# What is required
Below are the entries; determine how many of their lines contain the string "Owens" and give that figure alone.

# The data
►
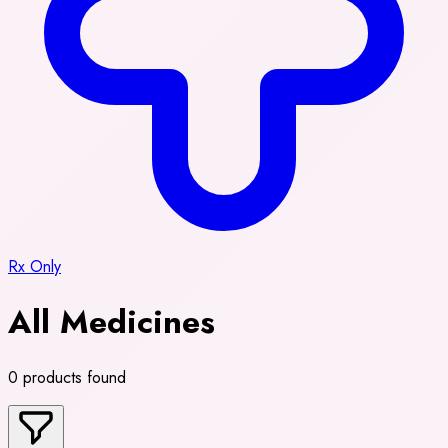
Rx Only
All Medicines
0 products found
◄
►
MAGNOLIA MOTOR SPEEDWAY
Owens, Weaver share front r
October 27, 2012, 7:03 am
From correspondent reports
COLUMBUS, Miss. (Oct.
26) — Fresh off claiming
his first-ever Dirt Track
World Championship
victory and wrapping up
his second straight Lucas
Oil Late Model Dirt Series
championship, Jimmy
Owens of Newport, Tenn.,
◄
# Written solution
2